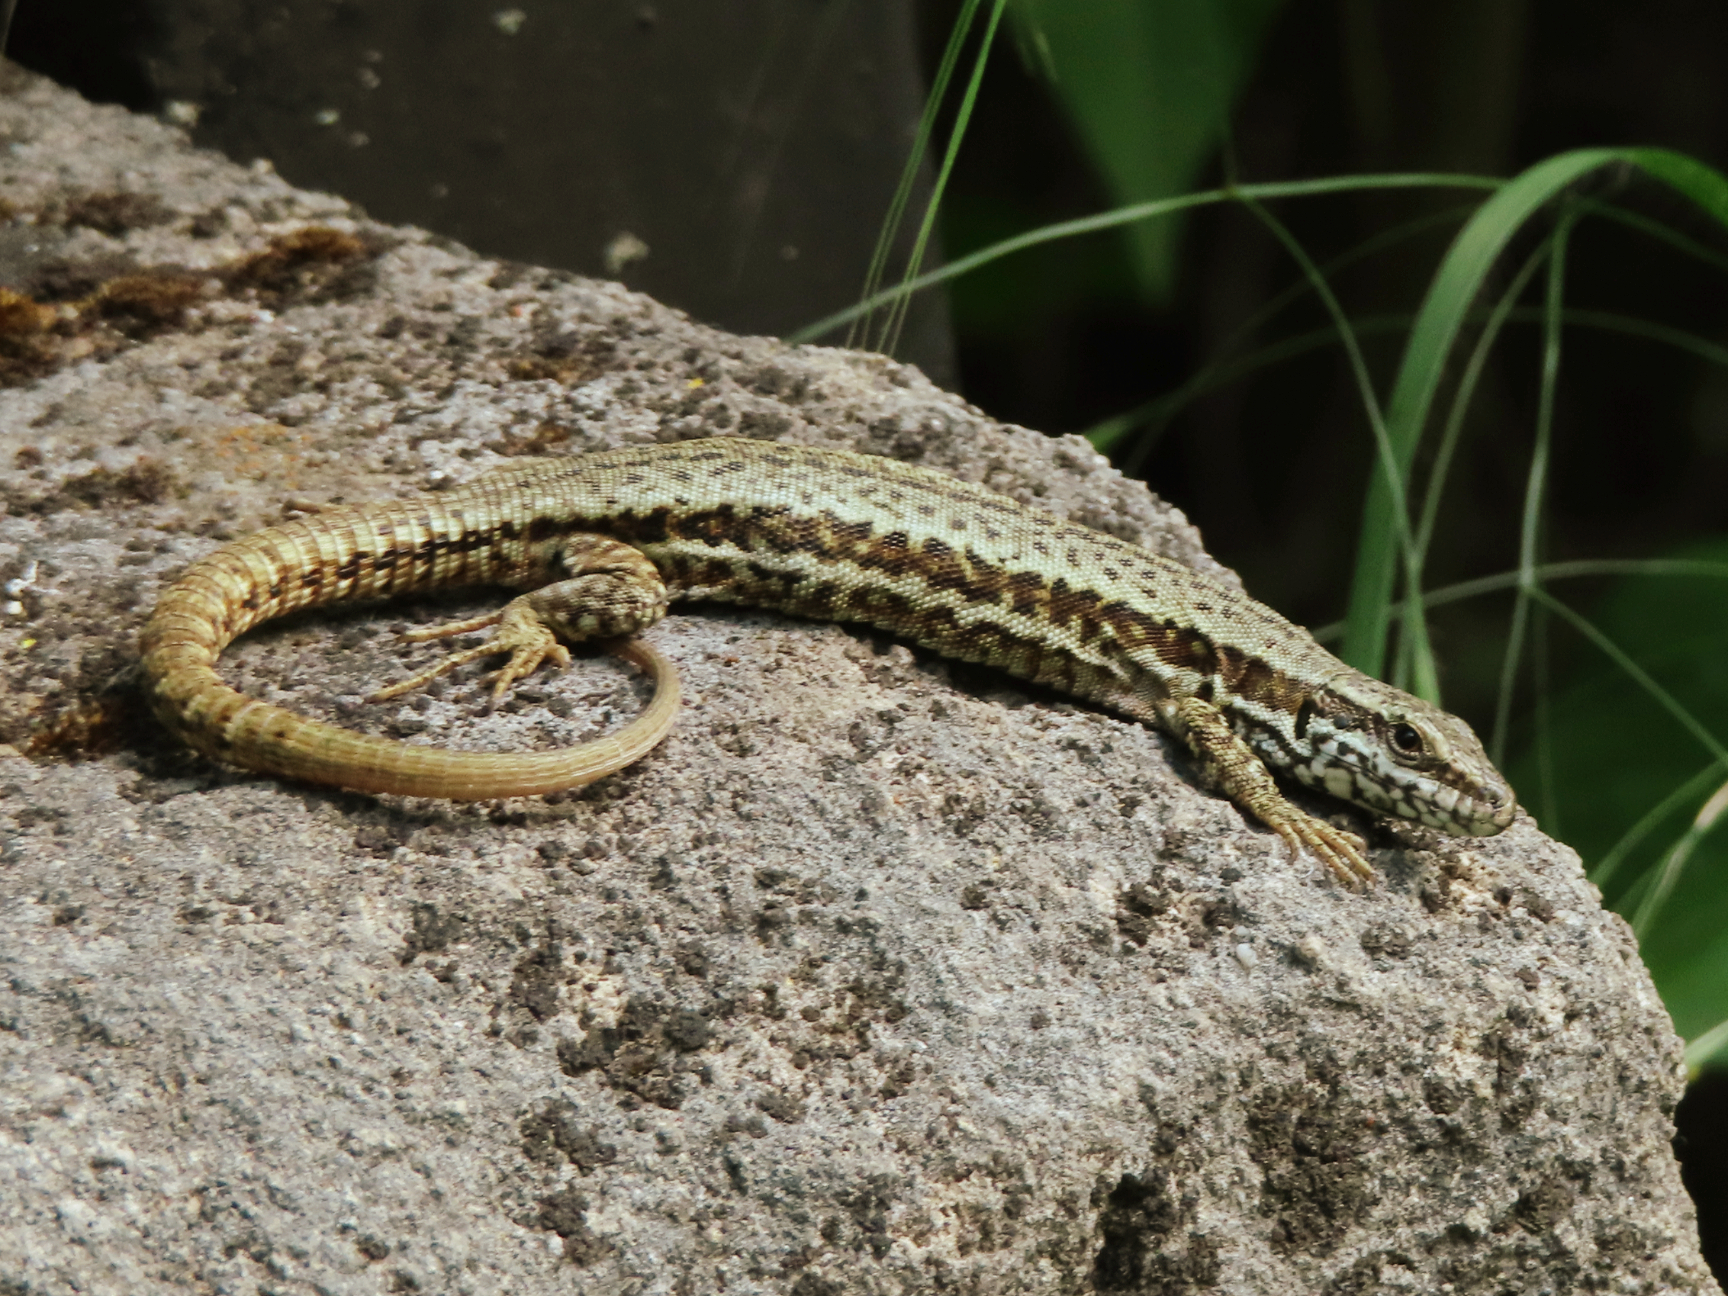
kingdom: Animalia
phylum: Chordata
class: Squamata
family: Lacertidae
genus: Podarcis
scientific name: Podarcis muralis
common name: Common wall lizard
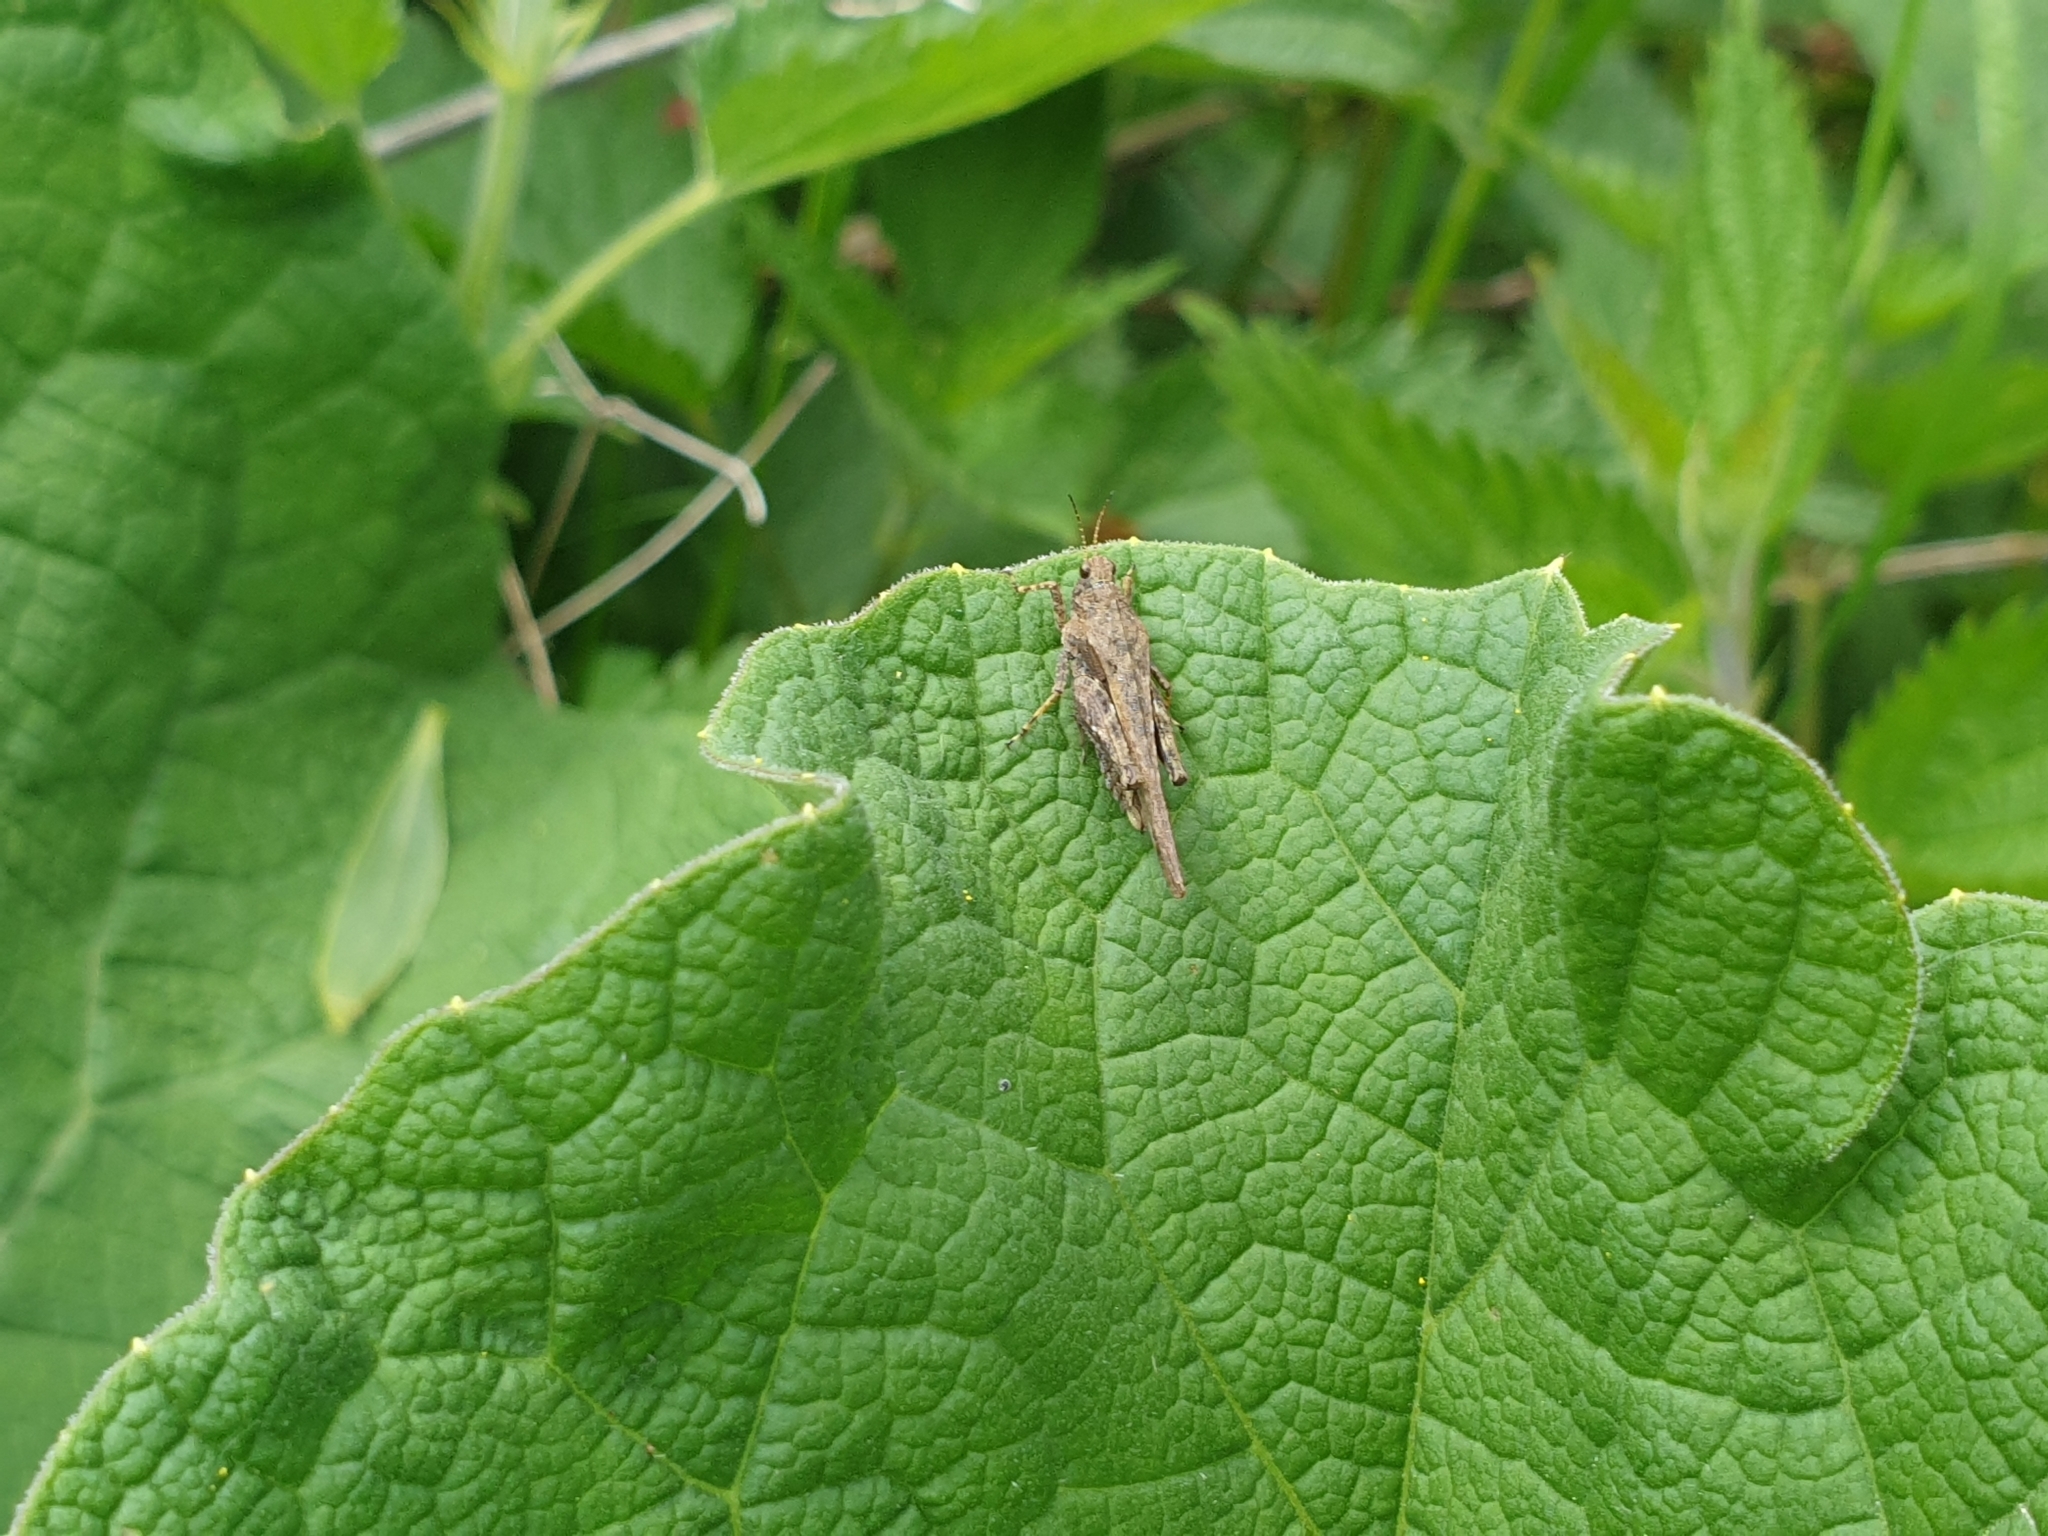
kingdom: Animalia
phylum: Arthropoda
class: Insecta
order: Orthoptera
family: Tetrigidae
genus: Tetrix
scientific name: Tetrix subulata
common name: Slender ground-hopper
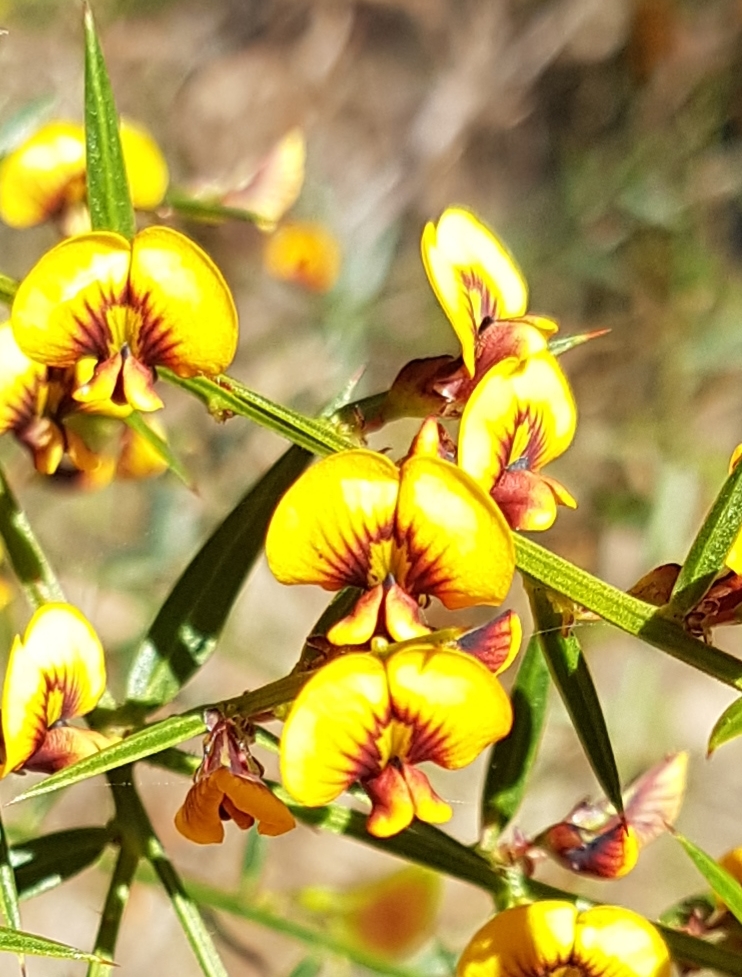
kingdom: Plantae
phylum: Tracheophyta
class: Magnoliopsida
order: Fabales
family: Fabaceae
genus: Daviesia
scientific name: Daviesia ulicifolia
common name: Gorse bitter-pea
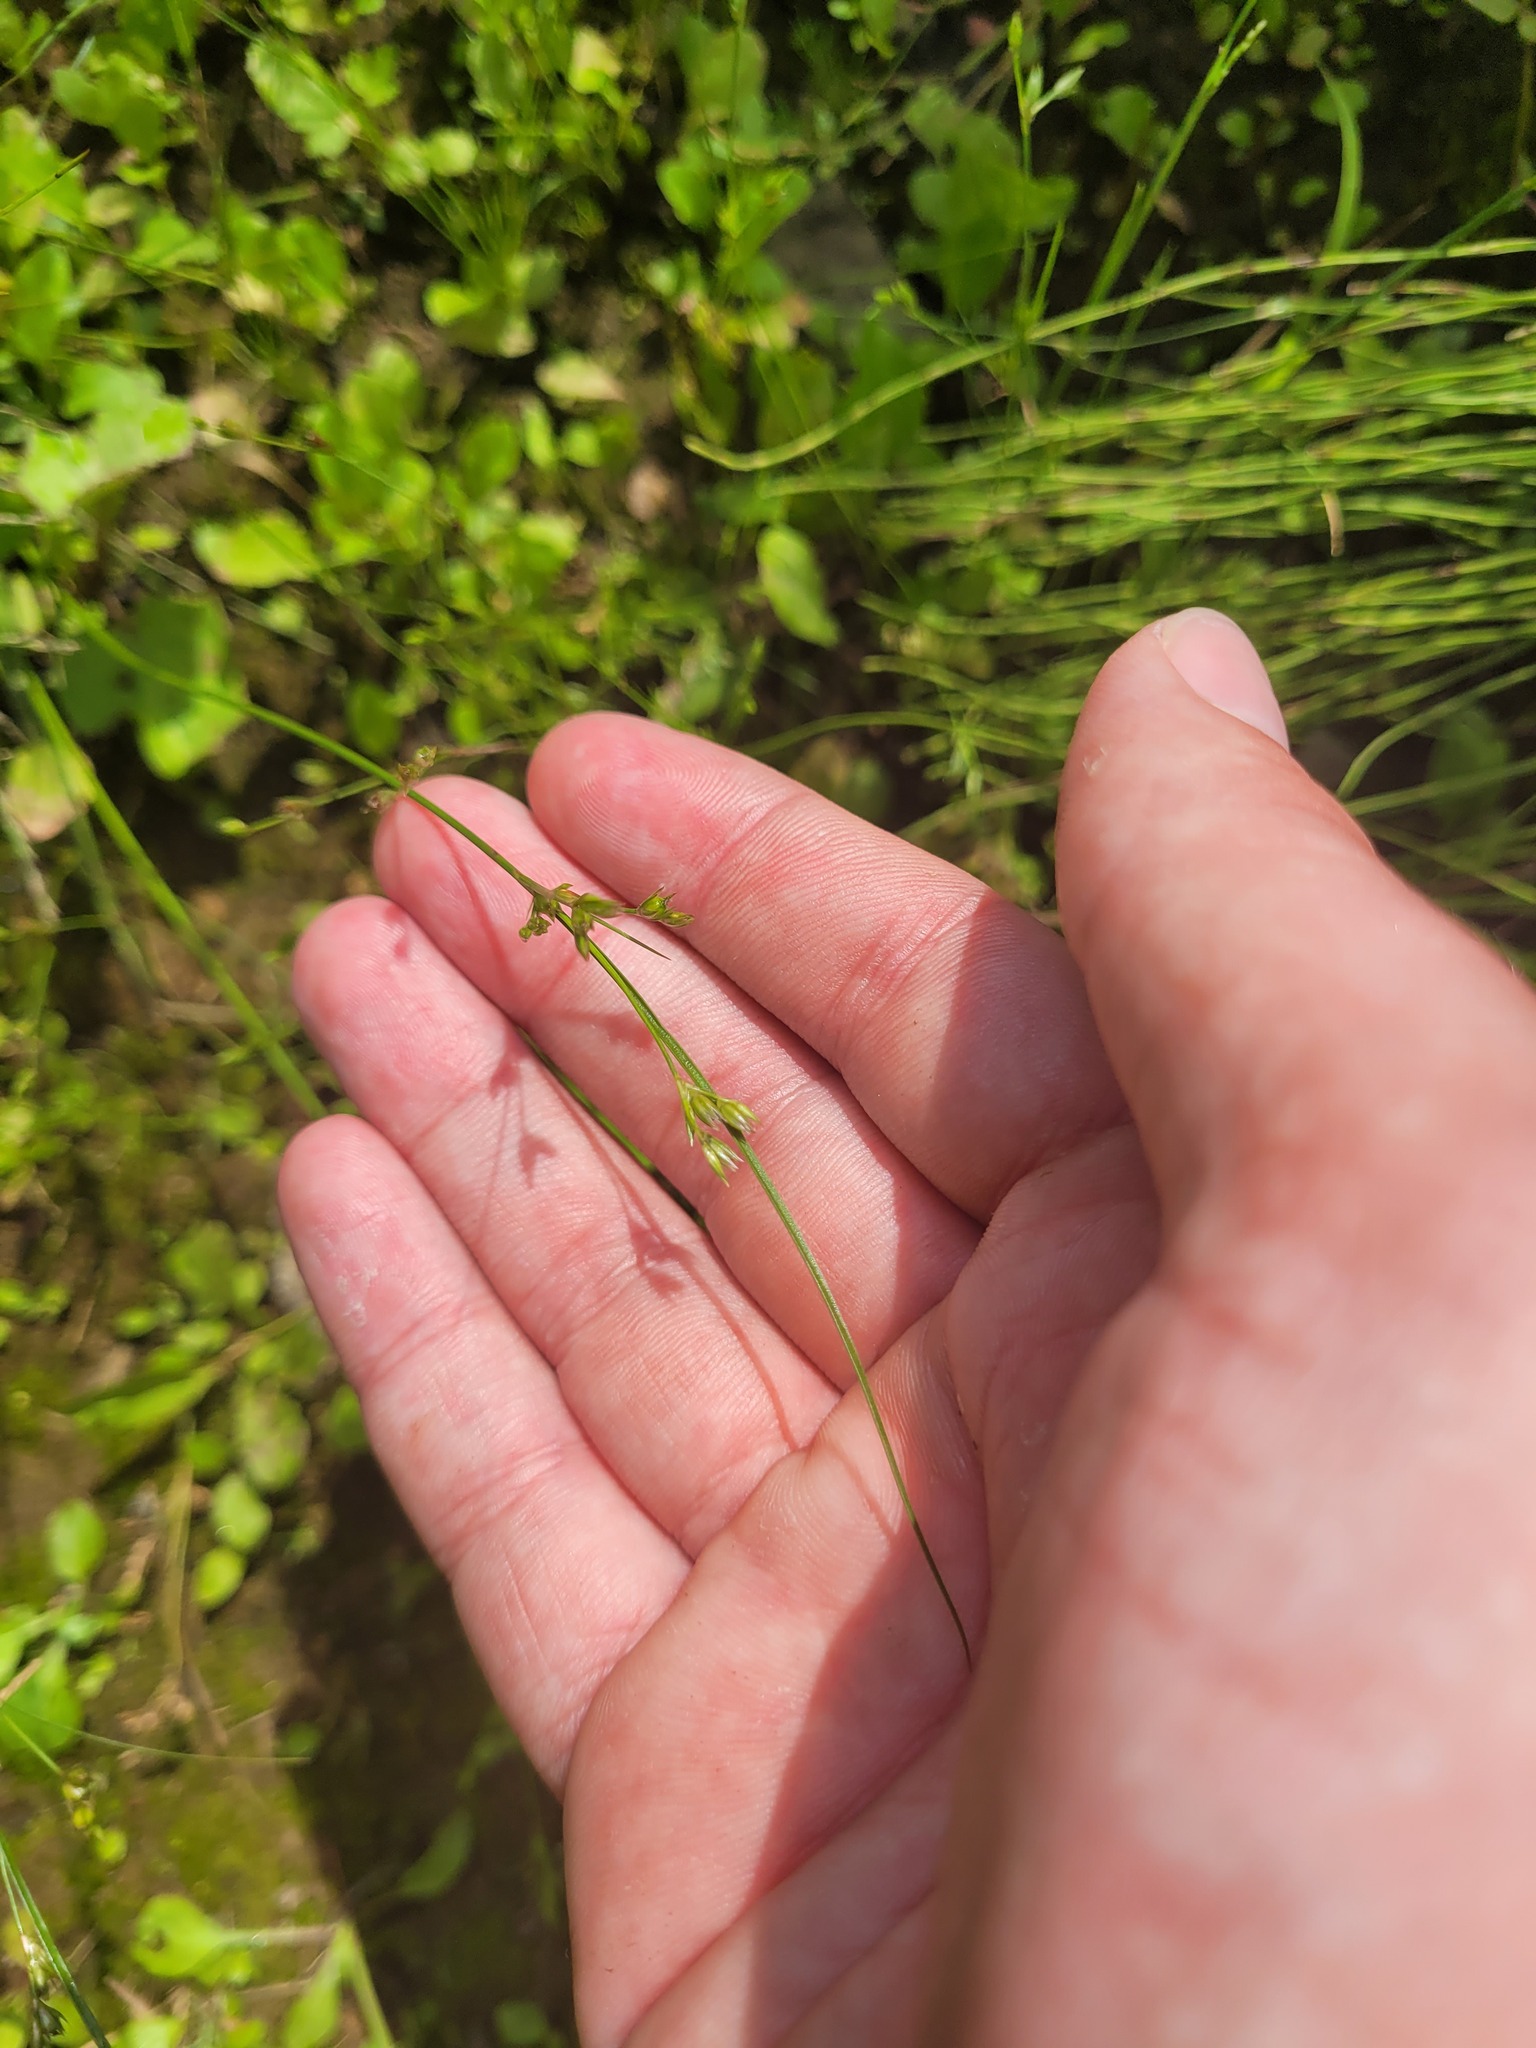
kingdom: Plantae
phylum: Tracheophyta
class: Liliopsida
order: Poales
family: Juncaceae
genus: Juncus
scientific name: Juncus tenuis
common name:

- [EXERCISE DIRECTIONS] Can you rewrite every line of the listing above as a numbered list, skipping any blank lines and leaving the pictures out?

- [SOLUTION TO THIS PROBLEM]
1. kingdom: Animalia
2. phylum: Chordata
3. class: Squamata
4. family: Lacertidae
5. genus: Podarcis
6. scientific name: Podarcis muralis
7. common name: Common wall lizard
8. kingdom: Animalia
9. phylum: Arthropoda
10. class: Insecta
11. order: Orthoptera
12. family: Tetrigidae
13. genus: Tetrix
14. scientific name: Tetrix subulata
15. common name: Slender ground-hopper
16. kingdom: Plantae
17. phylum: Tracheophyta
18. class: Magnoliopsida
19. order: Fabales
20. family: Fabaceae
21. genus: Daviesia
22. scientific name: Daviesia ulicifolia
23. common name: Gorse bitter-pea
24. kingdom: Plantae
25. phylum: Tracheophyta
26. class: Liliopsida
27. order: Poales
28. family: Juncaceae
29. genus: Juncus
30. scientific name: Juncus tenuis
31. common name:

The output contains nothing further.